= SB-81 mine =

Italian anti-tank mine

The SB-81 is an Italian plastic cased minimum metal anti-tank blast mine dating from the early 1980s. The mine uses an air pressure based fuze, which gives it protection against overpressure and blast. It can therefore be regarded as a blast resistant mine. The mine can be scattered by hand or by mine laying systems.

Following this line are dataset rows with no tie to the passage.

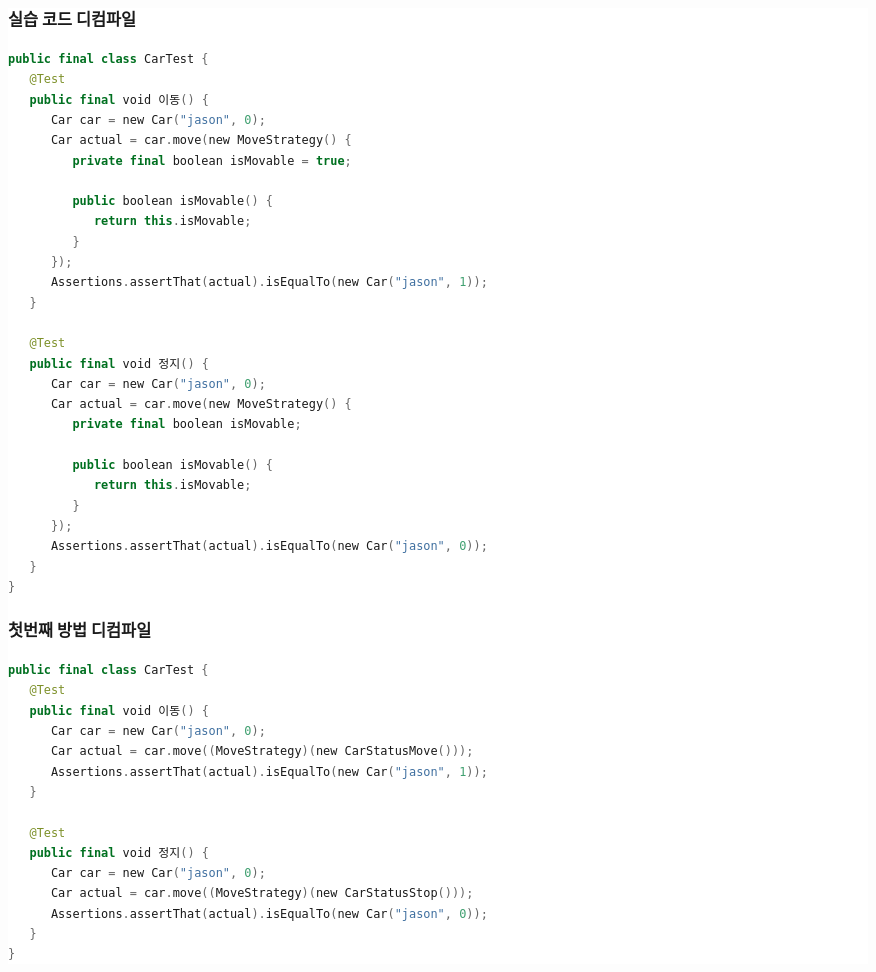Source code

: ### 실습 코드 디컴파일

```kotlin
public final class CarTest {
   @Test
   public final void 이동() {
      Car car = new Car("jason", 0);
      Car actual = car.move(new MoveStrategy() {
         private final boolean isMovable = true;

         public boolean isMovable() {
            return this.isMovable;
         }
      });
      Assertions.assertThat(actual).isEqualTo(new Car("jason", 1));
   }

   @Test
   public final void 정지() {
      Car car = new Car("jason", 0);
      Car actual = car.move(new MoveStrategy() {
         private final boolean isMovable;

         public boolean isMovable() {
            return this.isMovable;
         }
      });
      Assertions.assertThat(actual).isEqualTo(new Car("jason", 0));
   }
}

```

### 첫번째 방법 디컴파일

```kotlin
public final class CarTest {
   @Test
   public final void 이동() {
      Car car = new Car("jason", 0);
      Car actual = car.move((MoveStrategy)(new CarStatusMove()));
      Assertions.assertThat(actual).isEqualTo(new Car("jason", 1));
   }

   @Test
   public final void 정지() {
      Car car = new Car("jason", 0);
      Car actual = car.move((MoveStrategy)(new CarStatusStop()));
      Assertions.assertThat(actual).isEqualTo(new Car("jason", 0));
   }
}

```
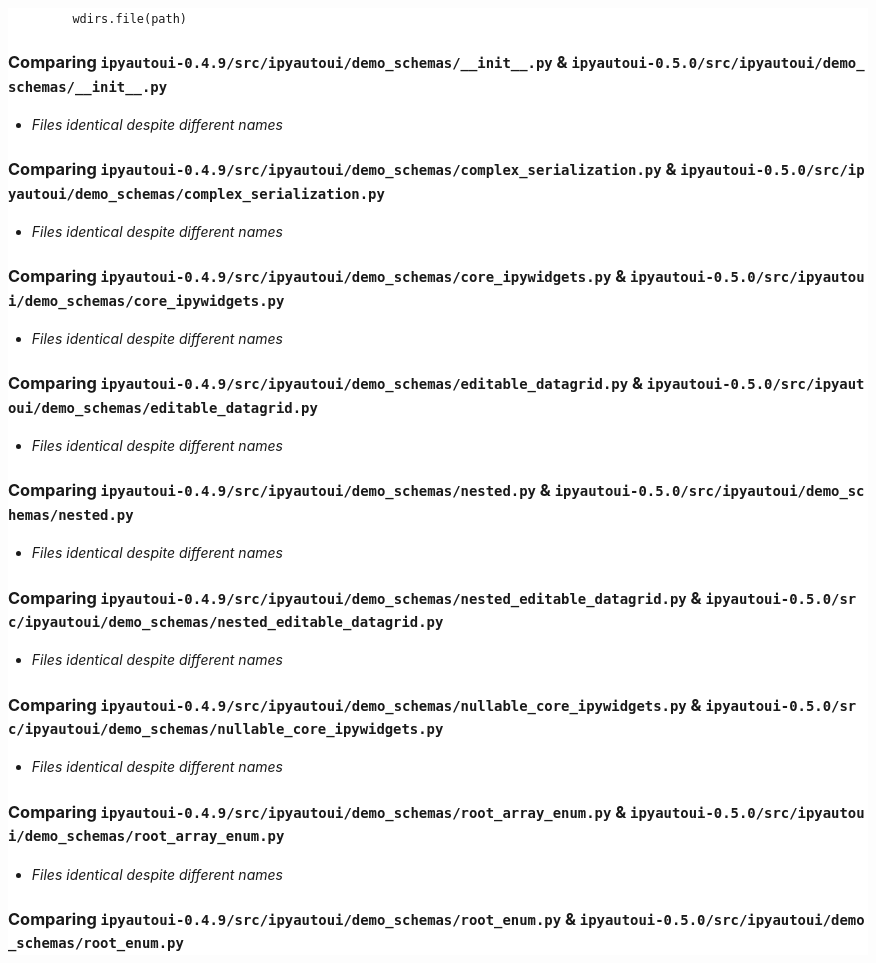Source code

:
 ```diff
         wdirs.file(path)
```

### Comparing `ipyautoui-0.4.9/src/ipyautoui/demo_schemas/__init__.py` & `ipyautoui-0.5.0/src/ipyautoui/demo_schemas/__init__.py`

 * *Files identical despite different names*

### Comparing `ipyautoui-0.4.9/src/ipyautoui/demo_schemas/complex_serialization.py` & `ipyautoui-0.5.0/src/ipyautoui/demo_schemas/complex_serialization.py`

 * *Files identical despite different names*

### Comparing `ipyautoui-0.4.9/src/ipyautoui/demo_schemas/core_ipywidgets.py` & `ipyautoui-0.5.0/src/ipyautoui/demo_schemas/core_ipywidgets.py`

 * *Files identical despite different names*

### Comparing `ipyautoui-0.4.9/src/ipyautoui/demo_schemas/editable_datagrid.py` & `ipyautoui-0.5.0/src/ipyautoui/demo_schemas/editable_datagrid.py`

 * *Files identical despite different names*

### Comparing `ipyautoui-0.4.9/src/ipyautoui/demo_schemas/nested.py` & `ipyautoui-0.5.0/src/ipyautoui/demo_schemas/nested.py`

 * *Files identical despite different names*

### Comparing `ipyautoui-0.4.9/src/ipyautoui/demo_schemas/nested_editable_datagrid.py` & `ipyautoui-0.5.0/src/ipyautoui/demo_schemas/nested_editable_datagrid.py`

 * *Files identical despite different names*

### Comparing `ipyautoui-0.4.9/src/ipyautoui/demo_schemas/nullable_core_ipywidgets.py` & `ipyautoui-0.5.0/src/ipyautoui/demo_schemas/nullable_core_ipywidgets.py`

 * *Files identical despite different names*

### Comparing `ipyautoui-0.4.9/src/ipyautoui/demo_schemas/root_array_enum.py` & `ipyautoui-0.5.0/src/ipyautoui/demo_schemas/root_array_enum.py`

 * *Files identical despite different names*

### Comparing `ipyautoui-0.4.9/src/ipyautoui/demo_schemas/root_enum.py` & `ipyautoui-0.5.0/src/ipyautoui/demo_schemas/root_enum.py`
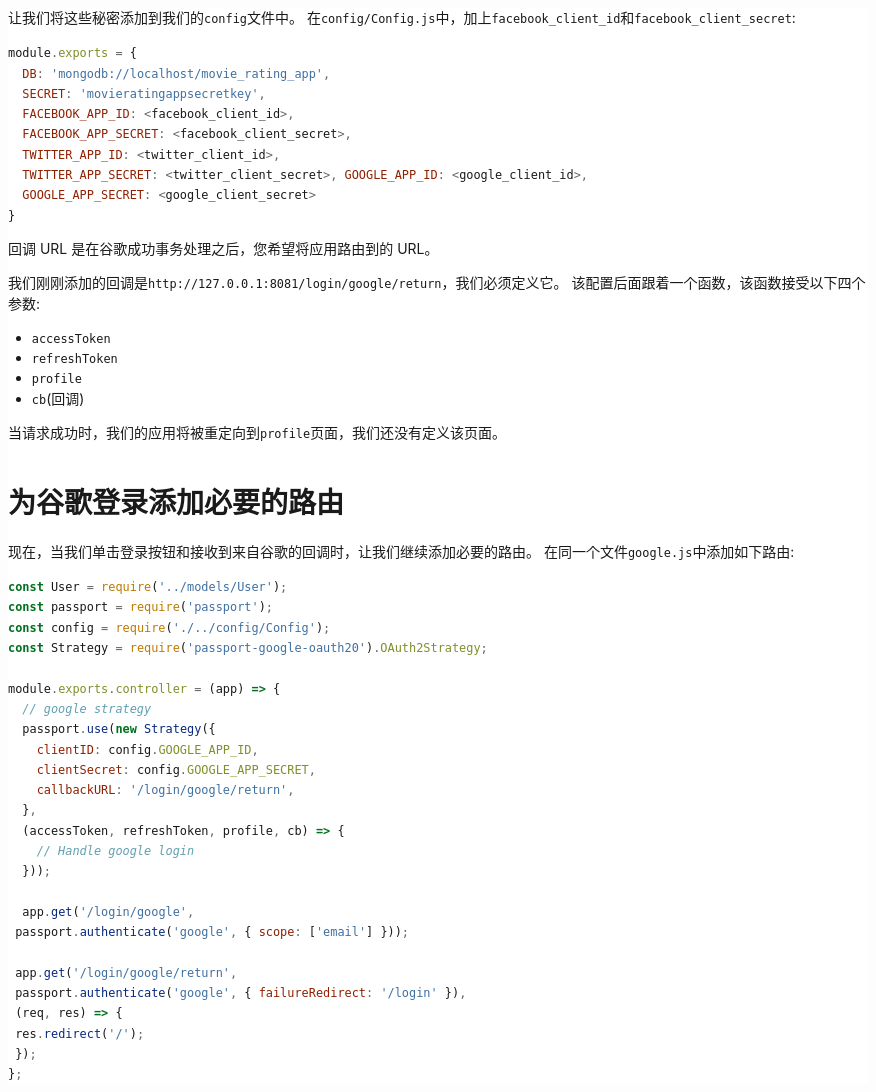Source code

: 让我们将这些秘密添加到我们的`config`文件中。 在`config/Config.js`中，加上`facebook_client_id`和`facebook_client_secret`:

```js
module.exports = {
  DB: 'mongodb://localhost/movie_rating_app',
  SECRET: 'movieratingappsecretkey',
  FACEBOOK_APP_ID: <facebook_client_id>,
  FACEBOOK_APP_SECRET: <facebook_client_secret>,
  TWITTER_APP_ID: <twitter_client_id>,
  TWITTER_APP_SECRET: <twitter_client_secret>, GOOGLE_APP_ID: <google_client_id>,
  GOOGLE_APP_SECRET: <google_client_secret>
}
```

回调 URL 是在谷歌成功事务处理之后，您希望将应用路由到的 URL。

我们刚刚添加的回调是`http://127.0.0.1:8081/login/google/return`，我们必须定义它。 该配置后面跟着一个函数，该函数接受以下四个参数:

*   `accessToken`
*   `refreshToken`
*   `profile`
*   `cb`(回调)

当请求成功时，我们的应用将被重定向到`profile`页面，我们还没有定义该页面。

# 为谷歌登录添加必要的路由

现在，当我们单击登录按钮和接收到来自谷歌的回调时，让我们继续添加必要的路由。 在同一个文件`google.js`中添加如下路由:

```js
const User = require('../models/User');
const passport = require('passport');
const config = require('./../config/Config');
const Strategy = require('passport-google-oauth20').OAuth2Strategy;

module.exports.controller = (app) => {
  // google strategy
  passport.use(new Strategy({
    clientID: config.GOOGLE_APP_ID,
    clientSecret: config.GOOGLE_APP_SECRET,
    callbackURL: '/login/google/return',
  },
  (accessToken, refreshToken, profile, cb) => {
    // Handle google login
  }));

  app.get('/login/google',
 passport.authenticate('google', { scope: ['email'] }));

 app.get('/login/google/return',
 passport.authenticate('google', { failureRedirect: '/login' }),
 (req, res) => {
 res.redirect('/');
 });
};
```

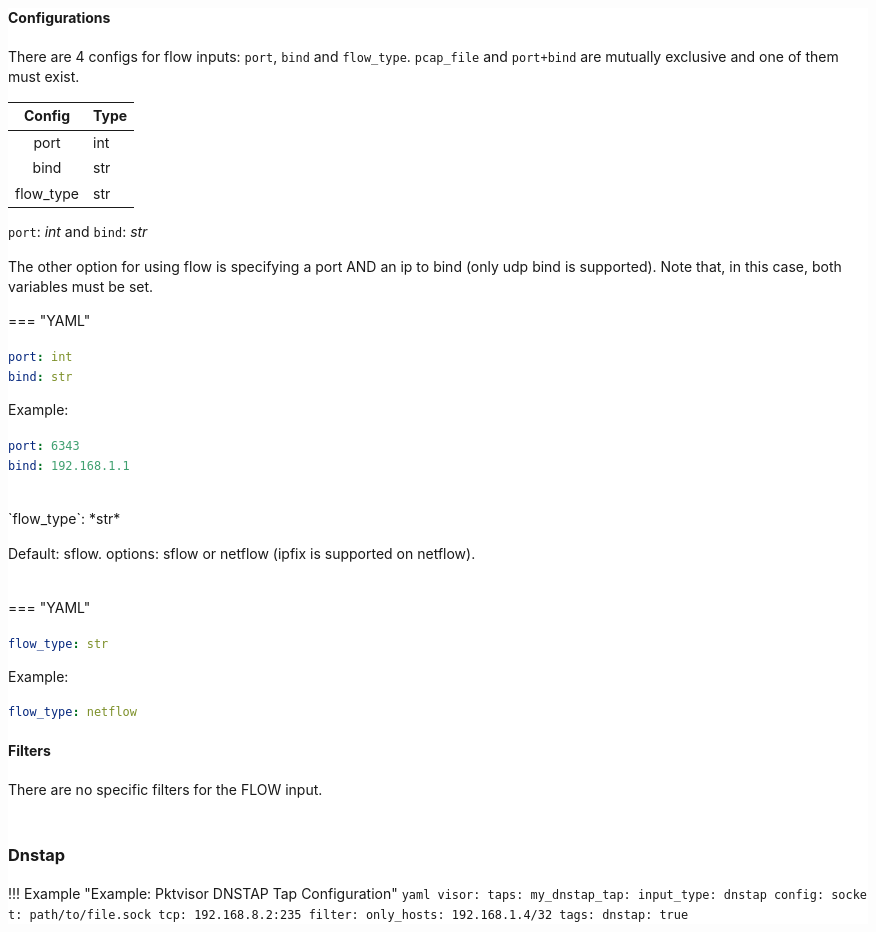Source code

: #### Configurations

There are 4 configs for flow inputs: `port`, `bind` and `flow_type`. `pcap_file` and `port+bind` are mutually exclusive and one of them must exist.

|  Config   | Type |
|:---------:|:-----|
|   port    | int  |
|   bind    | str  |
| flow_type | str  |



`port`: *int* and `bind`: *str* <br>

The other option for using flow is specifying a port AND an ip to bind (only udp bind is supported). Note that, in this case, both variables must be set.

=== "YAML"
```yaml
port: int
bind: str
```    
Example:    
```yaml
port: 6343
bind: 192.168.1.1
```

<br>
`flow_type`: *str* <br>

Default: sflow. options: sflow or netflow (ipfix is supported on netflow). <br><br>

=== "YAML"
```yaml
flow_type: str
```
Example:
```yaml
flow_type: netflow
```

#### Filters

There are no specific filters for the FLOW input.<br><br>

###  Dnstap

!!! Example "Example: Pktvisor DNSTAP Tap Configuration"
    ```yaml
    visor:
      taps:
        my_dnstap_tap:
          input_type: dnstap
          config:
            socket: path/to/file.sock
            tcp: 192.168.8.2:235
          filter:
            only_hosts: 192.168.1.4/32
          tags:
            dnstap: true
    ```
<br>

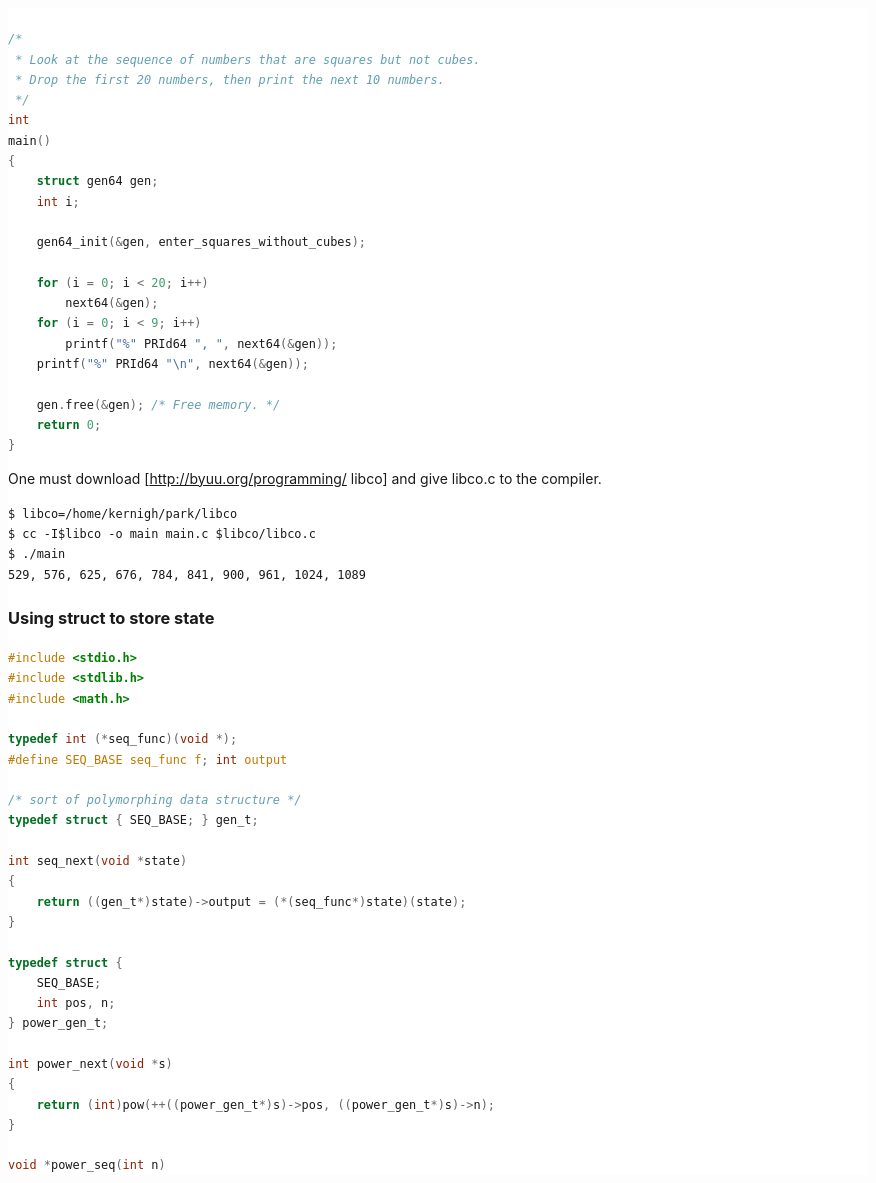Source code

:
 ```c

/*
 * Look at the sequence of numbers that are squares but not cubes.
 * Drop the first 20 numbers, then print the next 10 numbers.
 */
int
main()
{
	struct gen64 gen;
	int i;

	gen64_init(&gen, enter_squares_without_cubes);

	for (i = 0; i < 20; i++)
		next64(&gen);
	for (i = 0; i < 9; i++)
		printf("%" PRId64 ", ", next64(&gen));
	printf("%" PRId64 "\n", next64(&gen));

	gen.free(&gen); /* Free memory. */
	return 0;
}
```


One must download [http://byuu.org/programming/ libco] and give libco.c to the compiler.


```txt
$ libco=/home/kernigh/park/libco
$ cc -I$libco -o main main.c $libco/libco.c
$ ./main
529, 576, 625, 676, 784, 841, 900, 961, 1024, 1089
```



### Using struct to store state


```c
#include <stdio.h>
#include <stdlib.h>
#include <math.h>

typedef int (*seq_func)(void *);
#define SEQ_BASE seq_func f; int output

/* sort of polymorphing data structure */
typedef struct { SEQ_BASE; } gen_t;

int seq_next(void *state)
{
	return ((gen_t*)state)->output = (*(seq_func*)state)(state);
}

typedef struct {
	SEQ_BASE;
	int pos, n;
} power_gen_t;

int power_next(void *s)
{
	return (int)pow(++((power_gen_t*)s)->pos, ((power_gen_t*)s)->n);
}

void *power_seq(int n)
```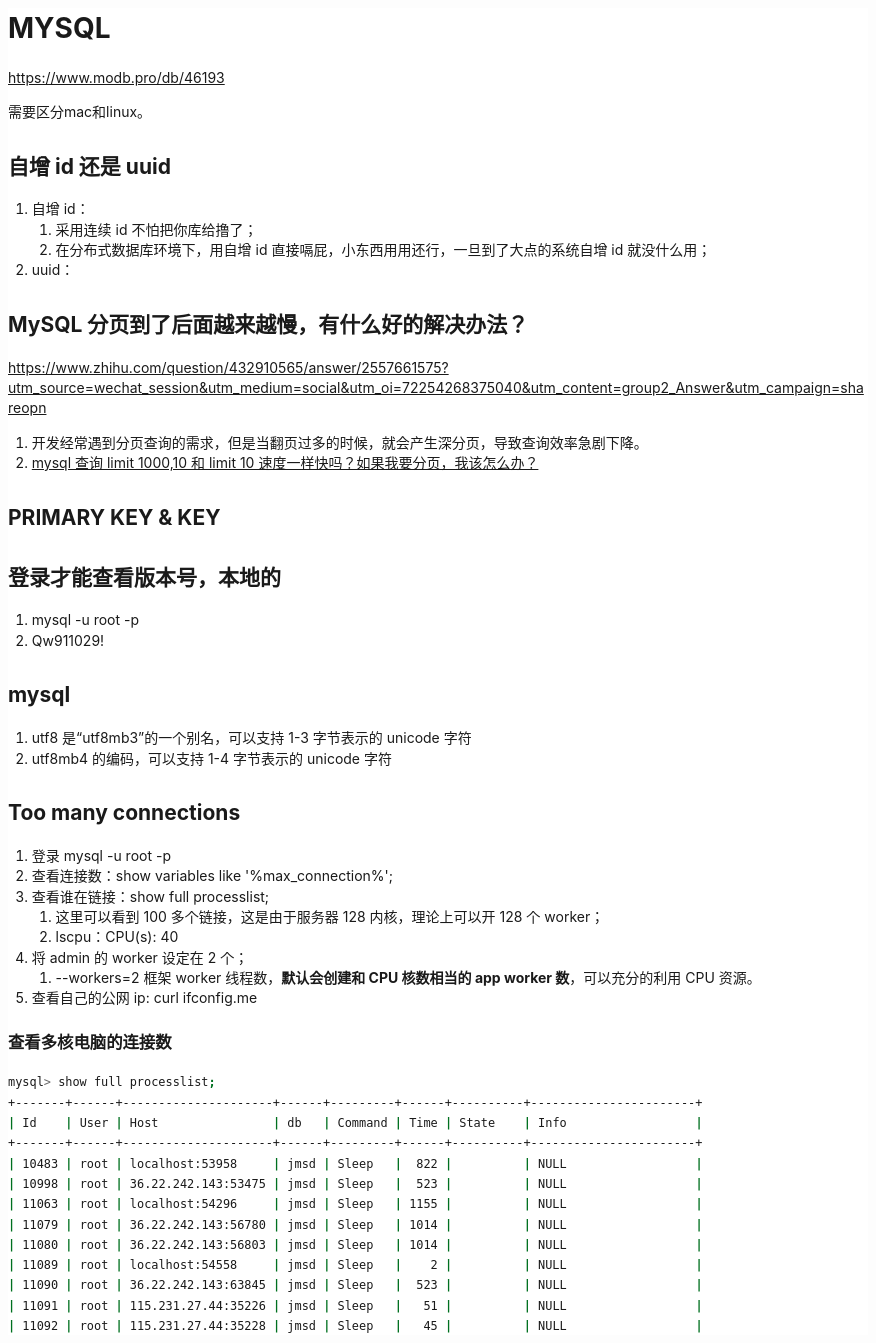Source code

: # MYSQL

https://www.modb.pro/db/46193


 需要区分mac和linux。

## 自增 id 还是 uuid

1. 自增 id：
   1. 采用连续 id 不怕把你库给撸了；
   2. 在分布式数据库环境下，用自增 id 直接嗝屁，小东西用用还行，一旦到了大点的系统自增 id 就没什么用；
2. uuid：

## MySQL 分页到了后面越来越慢，有什么好的解决办法？

<https://www.zhihu.com/question/432910565/answer/2557661575?utm_source=wechat_session&utm_medium=social&utm_oi=72254268375040&utm_content=group2_Answer&utm_campaign=shareopn>

1. 开发经常遇到分页查询的需求，但是当翻页过多的时候，就会产生深分页，导致查询效率急剧下降。
2. [mysql 查询 limit 1000,10 和 limit 10 速度一样快吗？如果我要分页，我该怎么办？](https://mp.weixin.qq.com/s/F_c36mAkWxGyQrhkviC46Q)

## PRIMARY KEY & KEY

## 登录才能查看版本号，本地的

1. mysql -u root -p
2. Qw911029!

## mysql

1. utf8 是“utf8mb3”的一个别名，可以支持 1-3 字节表示的 unicode 字符
2. utf8mb4 的编码，可以支持 1-4 字节表示的 unicode 字符

## Too many connections

1. 登录 mysql -u root -p
2. 查看连接数：show variables like '%max_connection%';
3. 查看谁在链接：show full processlist;
   1. 这里可以看到 100 多个链接，这是由于服务器 128 内核，理论上可以开 128 个 worker；
   2. lscpu：CPU(s): 40
4. 将 admin 的 worker 设定在 2 个；
   1. --workers=2 框架 worker 线程数，**默认会创建和 CPU 核数相当的 app worker 数**，可以充分的利用 CPU 资源。
5. 查看自己的公网 ip: curl ifconfig.me

### 查看多核电脑的连接数

```bash
mysql> show full processlist;
+-------+------+---------------------+------+---------+------+----------+-----------------------+
| Id    | User | Host                | db   | Command | Time | State    | Info                  |
+-------+------+---------------------+------+---------+------+----------+-----------------------+
| 10483 | root | localhost:53958     | jmsd | Sleep   |  822 |          | NULL                  |
| 10998 | root | 36.22.242.143:53475 | jmsd | Sleep   |  523 |          | NULL                  |
| 11063 | root | localhost:54296     | jmsd | Sleep   | 1155 |          | NULL                  |
| 11079 | root | 36.22.242.143:56780 | jmsd | Sleep   | 1014 |          | NULL                  |
| 11080 | root | 36.22.242.143:56803 | jmsd | Sleep   | 1014 |          | NULL                  |
| 11089 | root | localhost:54558     | jmsd | Sleep   |    2 |          | NULL                  |
| 11090 | root | 36.22.242.143:63845 | jmsd | Sleep   |  523 |          | NULL                  |
| 11091 | root | 115.231.27.44:35226 | jmsd | Sleep   |   51 |          | NULL                  |
| 11092 | root | 115.231.27.44:35228 | jmsd | Sleep   |   45 |          | NULL                  |
```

The mine is found in the Falkland Islands and the Western Sahara. An electronically fuzed version of this mine (the SB-81/AR-AN) was also produced which featured an integral anti-handling device plus self-destruct capability.

==Specifications==
- Weight: 3.3 kg
- Explosive content: 2.2 kg of (84% TNT, 15% RDX, 1% HMX)
- Diameter: 230 mm
- Height: 90 mm
- Operating pressure: 150 to 310 kg

==Variants==
- YM-II - This is an Iranian copy of the mine, its specifications are slightly different from the SB-81 - it weighs 3.2 kg and has a main charge of 2 kg of Composition B. It is produced in olive green or sand coloured ABS plastic and is found in Afghanistan, Lebanon (by Hezbollah) and Iran.
- M/453 - A copy produced in Portugal. It is in service with the Portuguese armed services.
- Expal SB-81 - A copy produced in Spain.